Records shown –

+-------+

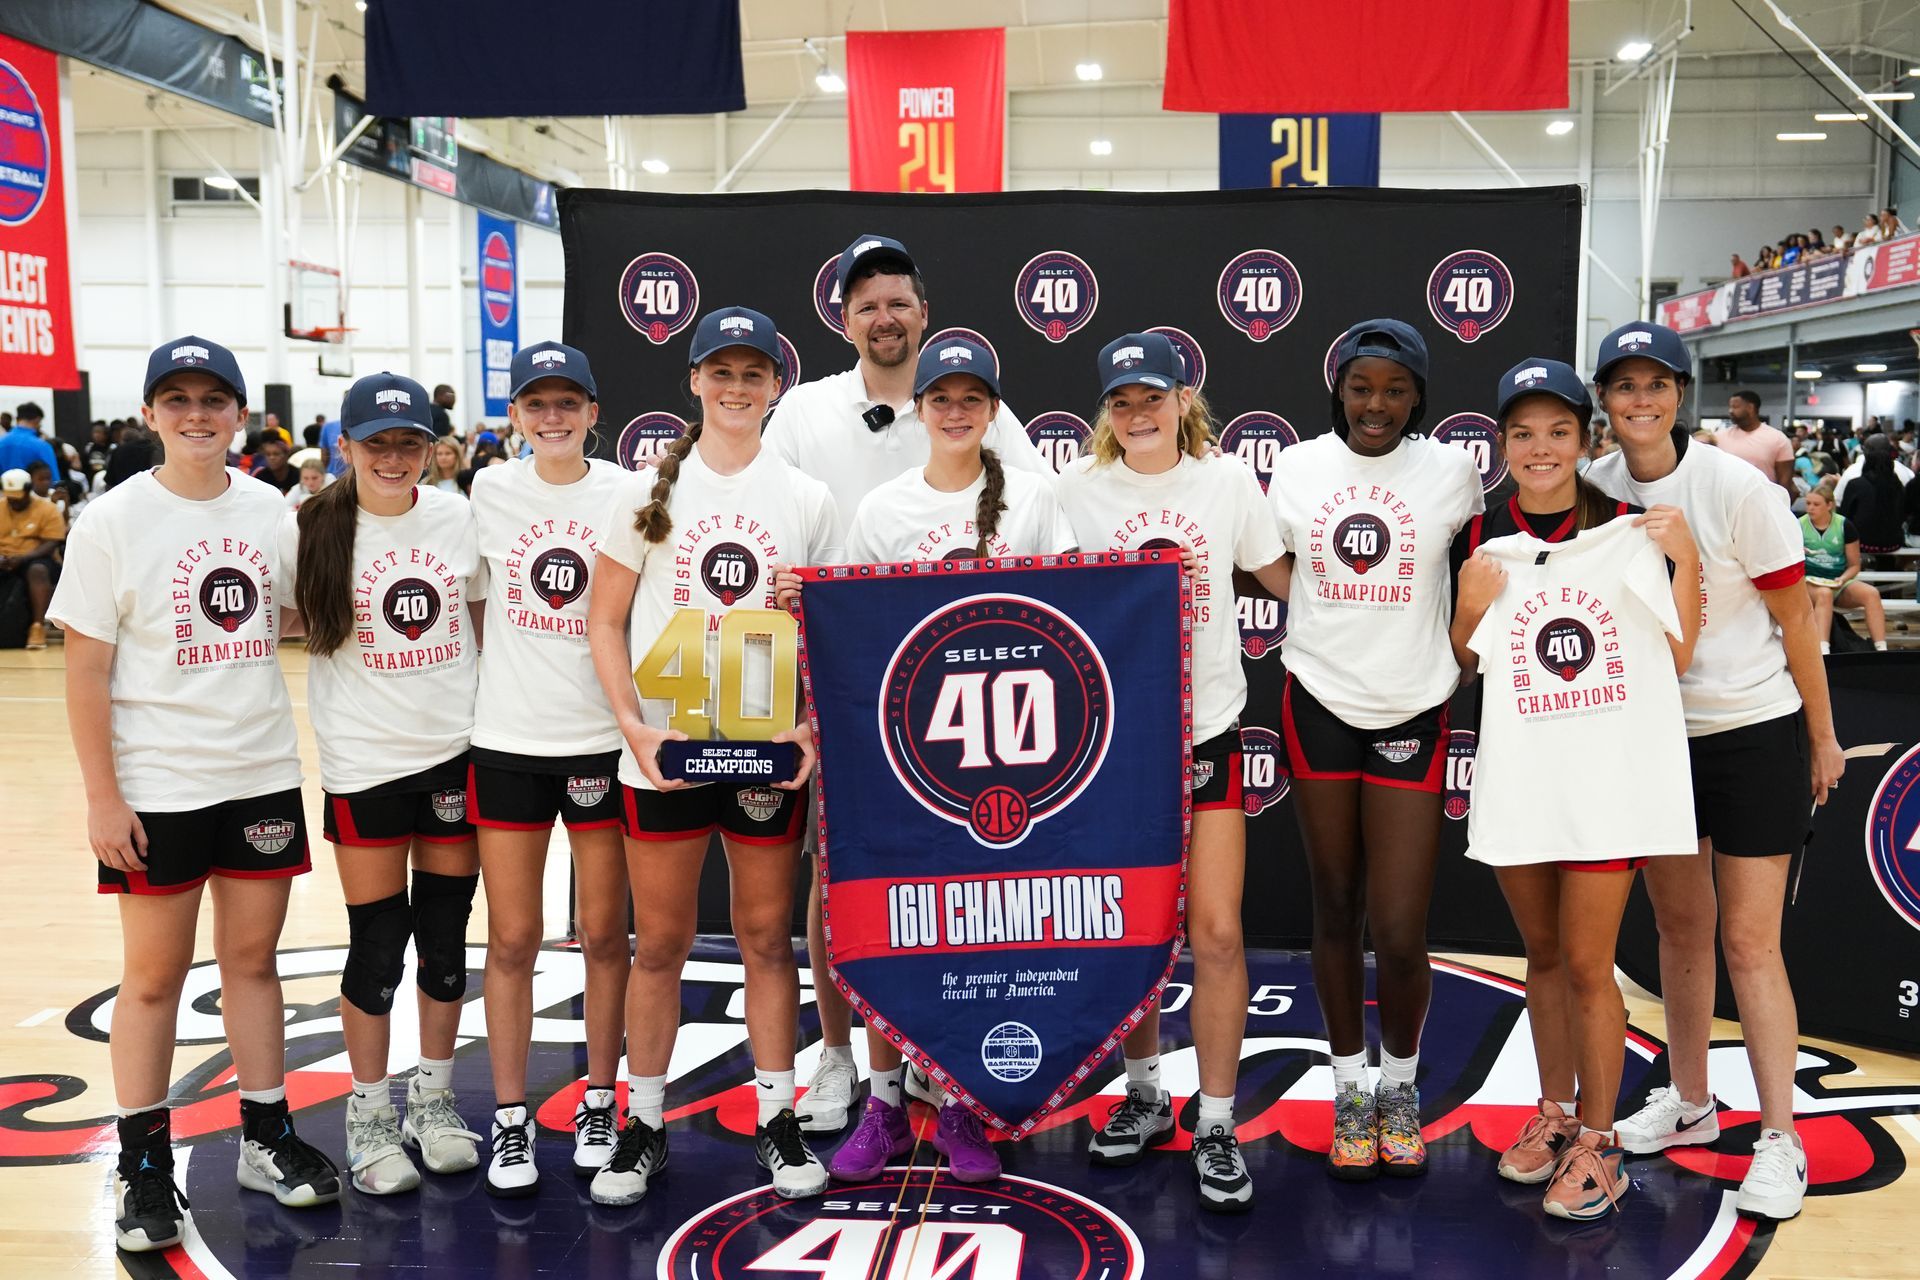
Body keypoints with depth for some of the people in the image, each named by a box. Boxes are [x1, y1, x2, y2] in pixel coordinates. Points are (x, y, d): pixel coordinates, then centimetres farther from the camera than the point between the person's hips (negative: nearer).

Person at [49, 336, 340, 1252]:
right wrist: (102, 796, -11)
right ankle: (143, 1168, 19)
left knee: (252, 957, 12)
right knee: (154, 974, 6)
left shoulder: (269, 510, 4)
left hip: (262, 775, 3)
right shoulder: (113, 521, -6)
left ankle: (267, 1137, 25)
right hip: (157, 789, -3)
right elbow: (87, 670, -7)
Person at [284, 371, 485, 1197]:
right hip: (363, 765, -2)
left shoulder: (458, 520, 2)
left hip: (456, 753, 3)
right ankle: (370, 1116, 23)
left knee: (446, 934, 11)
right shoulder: (308, 531, -6)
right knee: (377, 943, 4)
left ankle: (435, 1099, 28)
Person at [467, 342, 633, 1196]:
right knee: (511, 940, 5)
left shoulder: (627, 495, -1)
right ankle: (510, 1121, 17)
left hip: (603, 739, -1)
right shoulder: (488, 493, 3)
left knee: (603, 933, 8)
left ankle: (599, 1104, 24)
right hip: (508, 739, 1)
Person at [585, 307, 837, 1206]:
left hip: (769, 751, 1)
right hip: (662, 749, 0)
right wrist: (634, 726, -10)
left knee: (767, 937, 9)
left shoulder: (806, 500, 4)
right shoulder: (647, 492, 3)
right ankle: (644, 1126, 22)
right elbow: (605, 623, 3)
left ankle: (776, 1121, 23)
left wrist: (811, 729, -9)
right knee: (659, 942, 8)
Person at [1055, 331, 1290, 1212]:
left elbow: (1285, 579, 8)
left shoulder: (1228, 480, 1)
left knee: (1216, 933, -5)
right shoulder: (1076, 488, 0)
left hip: (1204, 731, -1)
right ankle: (1144, 1095, 32)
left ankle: (1216, 1127, 11)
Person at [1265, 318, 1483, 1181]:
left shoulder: (1452, 472, -1)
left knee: (1399, 933, -3)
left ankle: (1402, 1085, 24)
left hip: (1413, 715, -1)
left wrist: (1463, 669, 4)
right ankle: (1350, 1091, 27)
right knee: (1335, 912, 10)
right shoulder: (1297, 467, 2)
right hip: (1319, 708, 1)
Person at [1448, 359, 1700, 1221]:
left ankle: (1595, 1143, 16)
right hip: (1517, 781, 3)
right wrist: (1469, 610, -9)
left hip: (1607, 779, -2)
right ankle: (1554, 1111, 34)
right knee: (1542, 956, 16)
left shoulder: (1628, 530, -3)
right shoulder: (1481, 538, 2)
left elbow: (1676, 661, -3)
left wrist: (1685, 562, -14)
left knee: (1587, 965, 0)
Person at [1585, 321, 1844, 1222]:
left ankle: (1779, 1142, 10)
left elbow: (1795, 618, -8)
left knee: (1748, 943, -2)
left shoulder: (1735, 489, -15)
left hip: (1755, 733, -4)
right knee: (1679, 927, 15)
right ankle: (1690, 1103, 31)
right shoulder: (1596, 489, -3)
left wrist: (1822, 735, -3)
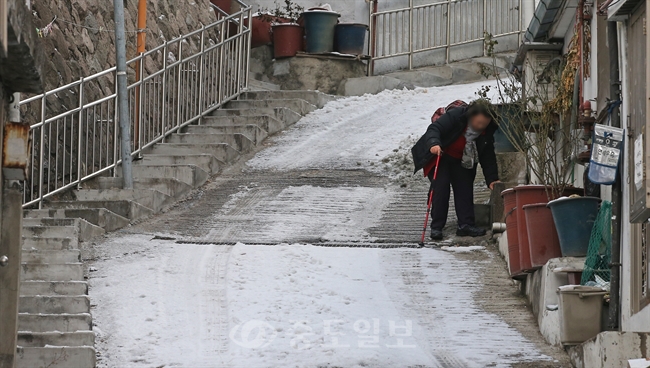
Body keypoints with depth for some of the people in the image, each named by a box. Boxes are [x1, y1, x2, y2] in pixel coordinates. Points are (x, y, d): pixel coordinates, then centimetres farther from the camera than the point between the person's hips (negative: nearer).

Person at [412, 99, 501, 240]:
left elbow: (488, 157, -5)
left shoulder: (487, 132, -10)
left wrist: (492, 179, -13)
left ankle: (466, 224, -4)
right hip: (438, 156, -5)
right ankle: (436, 227, -14)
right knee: (441, 187, -17)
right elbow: (434, 128, -34)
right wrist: (434, 144, -54)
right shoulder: (455, 115, -28)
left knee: (465, 188, -7)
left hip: (460, 161, 6)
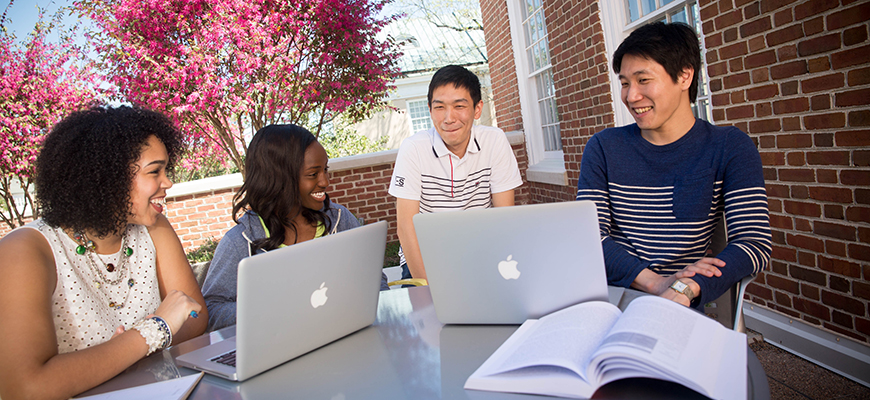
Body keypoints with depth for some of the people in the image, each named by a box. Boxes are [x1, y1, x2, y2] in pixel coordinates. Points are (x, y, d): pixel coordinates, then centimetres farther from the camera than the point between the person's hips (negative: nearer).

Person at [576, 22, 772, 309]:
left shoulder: (729, 148, 4)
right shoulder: (603, 147, 7)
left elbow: (755, 243, -7)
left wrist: (685, 289, -25)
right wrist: (654, 282, -17)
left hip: (687, 307, -1)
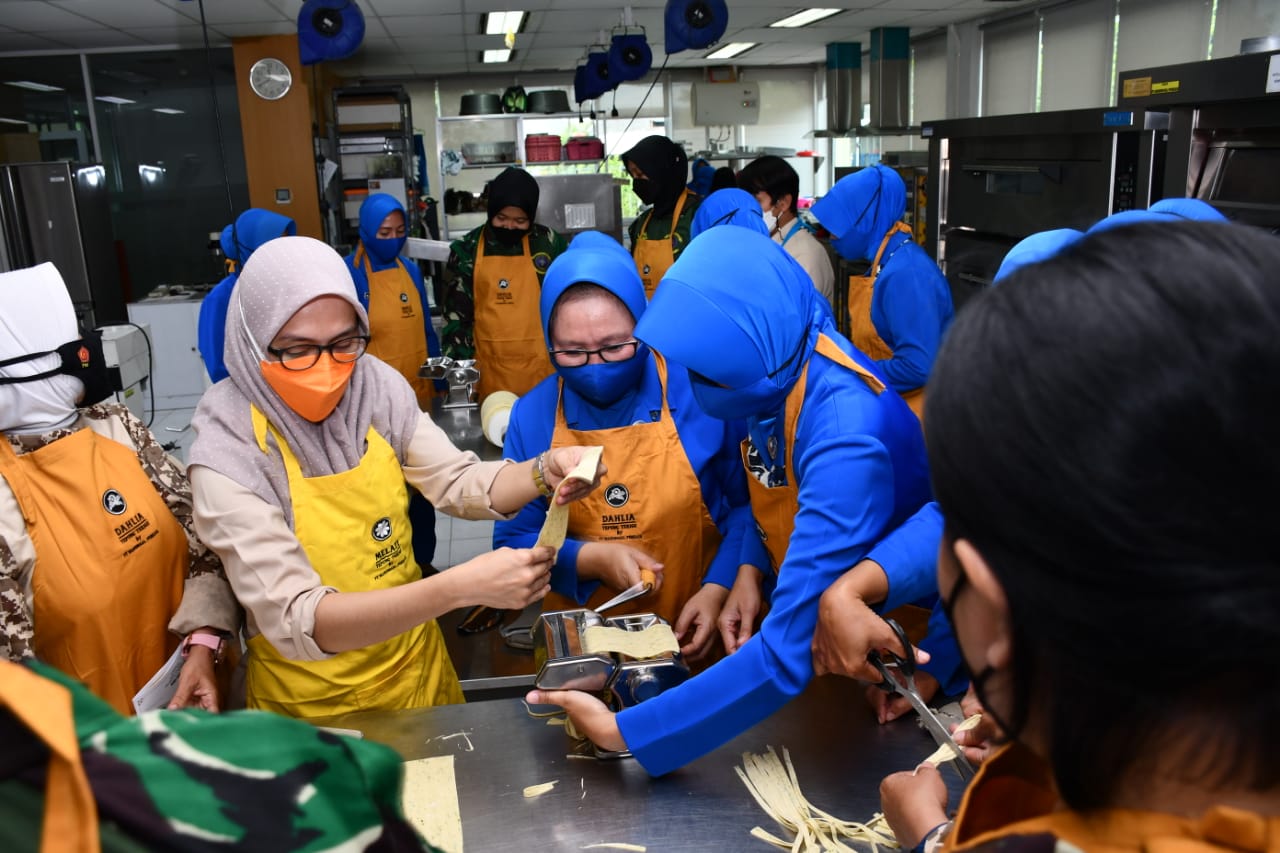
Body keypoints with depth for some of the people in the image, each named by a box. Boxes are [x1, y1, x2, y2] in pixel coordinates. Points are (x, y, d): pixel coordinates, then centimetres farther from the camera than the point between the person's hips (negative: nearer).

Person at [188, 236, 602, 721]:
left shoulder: (376, 387, -12)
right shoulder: (228, 455, -24)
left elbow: (457, 482, -5)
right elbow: (296, 622, -31)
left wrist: (543, 473, -26)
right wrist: (460, 587, -43)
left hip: (413, 665, 4)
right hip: (312, 707, -3)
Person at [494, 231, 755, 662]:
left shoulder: (702, 391, -9)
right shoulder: (531, 415, -2)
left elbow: (746, 505, 1)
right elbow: (513, 542, 4)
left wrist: (717, 589, -12)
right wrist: (590, 559, -13)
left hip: (695, 642, -1)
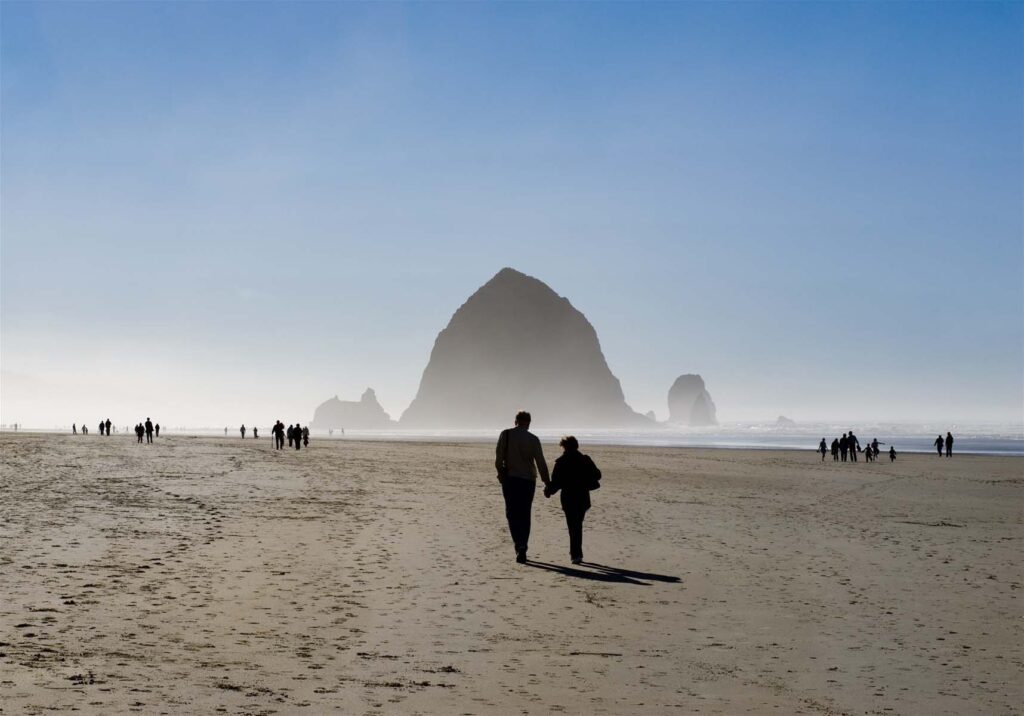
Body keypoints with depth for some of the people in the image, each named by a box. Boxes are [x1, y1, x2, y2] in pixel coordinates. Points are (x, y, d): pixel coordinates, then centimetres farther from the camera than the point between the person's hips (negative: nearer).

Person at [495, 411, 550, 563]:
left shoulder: (505, 435, -1)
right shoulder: (533, 439, -3)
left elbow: (498, 457, -4)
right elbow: (540, 462, -3)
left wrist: (501, 473, 10)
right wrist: (547, 482, 4)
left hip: (509, 478, 0)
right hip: (528, 480, 0)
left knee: (512, 513, 5)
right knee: (524, 515, 10)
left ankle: (519, 545, -14)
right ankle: (522, 549, 8)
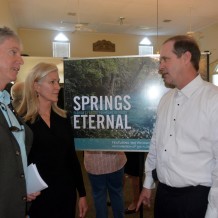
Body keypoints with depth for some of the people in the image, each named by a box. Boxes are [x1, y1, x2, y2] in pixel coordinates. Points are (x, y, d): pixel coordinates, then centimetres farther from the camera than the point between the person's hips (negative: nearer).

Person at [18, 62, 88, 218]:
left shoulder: (64, 117, 3)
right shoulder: (22, 121, -11)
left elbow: (72, 157, 5)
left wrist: (82, 193, 6)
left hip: (67, 192, 4)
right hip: (38, 196, -4)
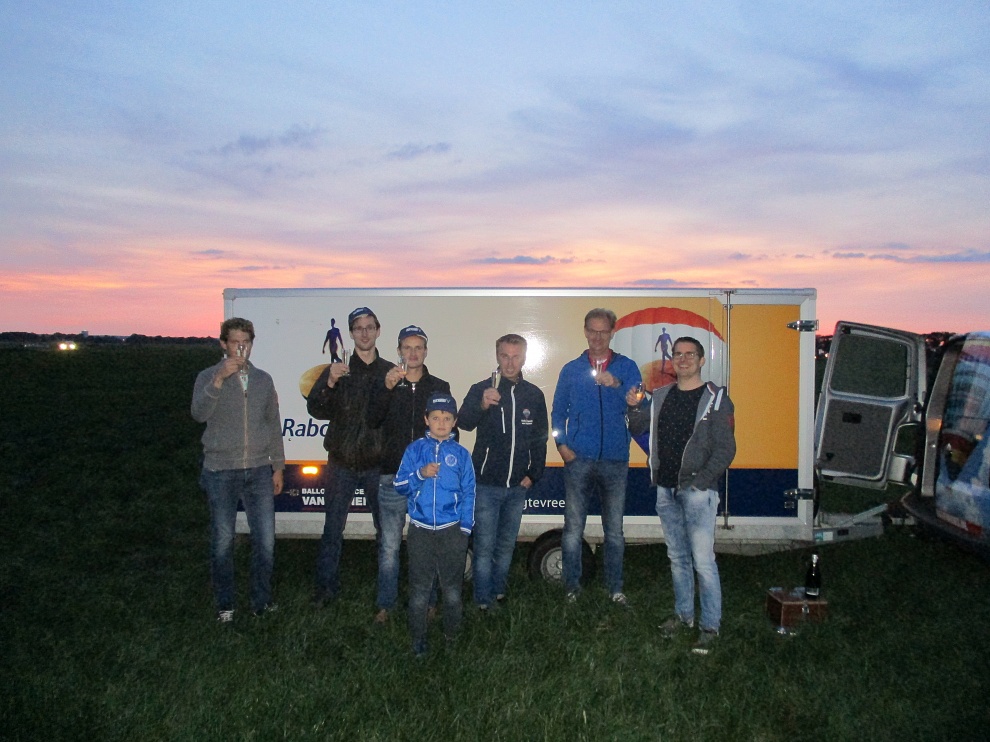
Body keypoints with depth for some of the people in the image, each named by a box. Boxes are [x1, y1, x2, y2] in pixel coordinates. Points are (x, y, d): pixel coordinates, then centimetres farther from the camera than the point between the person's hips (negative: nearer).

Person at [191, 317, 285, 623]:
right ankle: (225, 605, 22)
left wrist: (278, 466, 12)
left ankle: (262, 601, 20)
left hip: (259, 471, 3)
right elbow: (199, 413, -18)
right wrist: (219, 379, -30)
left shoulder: (263, 379, 10)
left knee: (265, 540, 3)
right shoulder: (208, 377, 0)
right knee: (222, 542, 7)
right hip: (221, 472, -3)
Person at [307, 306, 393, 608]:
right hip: (342, 464, 0)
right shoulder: (337, 370, 2)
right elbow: (316, 410, -8)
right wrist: (330, 383, -23)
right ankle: (326, 586, 20)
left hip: (378, 464, 0)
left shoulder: (390, 372, 3)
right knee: (333, 529, 6)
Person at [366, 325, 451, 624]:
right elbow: (372, 420, -9)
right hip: (393, 477, 0)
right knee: (389, 545, 4)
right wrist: (387, 388, -22)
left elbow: (450, 431, 9)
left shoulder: (440, 387, 8)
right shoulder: (385, 383, 7)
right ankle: (385, 604, 16)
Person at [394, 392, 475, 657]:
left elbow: (468, 493, 5)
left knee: (452, 586, 7)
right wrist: (420, 474, -16)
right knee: (419, 587, 6)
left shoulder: (460, 453, 4)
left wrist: (465, 528, -1)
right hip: (420, 529, 0)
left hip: (452, 529, 0)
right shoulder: (415, 449, 4)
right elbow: (399, 485, 2)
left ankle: (452, 636, 23)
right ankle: (418, 639, 18)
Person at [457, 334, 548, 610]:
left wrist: (534, 474, 4)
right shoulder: (481, 389, -6)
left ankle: (498, 592, 30)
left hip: (518, 486, 4)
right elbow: (463, 422, -24)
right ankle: (483, 602, 12)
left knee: (507, 545, 15)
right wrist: (483, 405, -43)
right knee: (484, 546, 0)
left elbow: (540, 439, 12)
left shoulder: (534, 395, 4)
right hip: (486, 484, -3)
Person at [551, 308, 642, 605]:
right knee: (573, 529, 4)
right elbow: (558, 411, 12)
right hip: (579, 459, 0)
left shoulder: (627, 367, 6)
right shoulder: (571, 369, 9)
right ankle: (572, 587, 17)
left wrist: (617, 386, -23)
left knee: (614, 530, 9)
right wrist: (561, 444, -2)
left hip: (615, 460, 0)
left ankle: (615, 587, 22)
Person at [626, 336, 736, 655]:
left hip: (697, 491, -6)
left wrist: (700, 483, -16)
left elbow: (725, 450, -9)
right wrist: (633, 407, 0)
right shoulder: (661, 396, 11)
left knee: (702, 561, -7)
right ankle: (683, 614, 28)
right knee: (677, 557, 15)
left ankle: (710, 626, 4)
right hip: (666, 490, 6)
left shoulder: (716, 399, -5)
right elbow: (637, 428, 20)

+-------+

The range runs from the line with "right elbow: (372, 420, -9)" up to and including the line with "right hip: (486, 484, -3)" in the listing above; please write out exactly those lines and nothing more.

Exercise solution –
right elbow: (372, 420, -9)
right hip: (393, 477, 0)
right knee: (389, 545, 4)
right wrist: (387, 388, -22)
left elbow: (450, 431, 9)
left shoulder: (440, 387, 8)
right shoulder: (385, 383, 7)
right ankle: (385, 604, 16)
Person at [394, 392, 475, 657]:
left elbow: (468, 493, 5)
left knee: (452, 586, 7)
right wrist: (420, 474, -16)
right knee: (419, 587, 6)
left shoulder: (460, 453, 4)
left wrist: (465, 528, -1)
right hip: (420, 529, 0)
left hip: (452, 529, 0)
right shoulder: (415, 449, 4)
right elbow: (399, 485, 2)
left ankle: (452, 636, 23)
right ankle: (418, 639, 18)
Person at [457, 334, 548, 610]:
left wrist: (534, 474, 4)
right shoulder: (481, 389, -6)
left ankle: (498, 592, 30)
left hip: (518, 486, 4)
right elbow: (463, 422, -24)
right ankle: (483, 602, 12)
left knee: (507, 545, 15)
right wrist: (483, 405, -43)
right knee: (484, 546, 0)
left elbow: (540, 439, 12)
left shoulder: (534, 395, 4)
right hip: (486, 484, -3)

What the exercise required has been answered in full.